- **Supplied data**
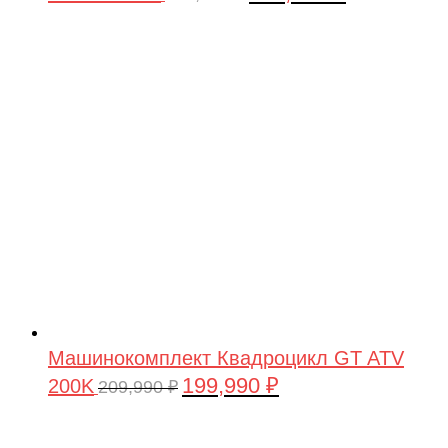
цена
цена:
составляла
199,990 ₽.
209,990 ₽.
Машинокомплект Квадроцикл GT ATV
199,990
₽
200K
Первоначальная
Текущая
209,990
₽
цена
цена:
составляла
199,990 ₽.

- **Task brief**
Pictures are to be left out, while the records are copied word for word.

- **Written solution**
цена
цена:
составляла
199,990 ₽.
209,990 ₽.
Машинокомплект Квадроцикл GT ATV
199,990
₽
200K
Первоначальная
Текущая
209,990
₽
цена
цена:
составляла
199,990 ₽.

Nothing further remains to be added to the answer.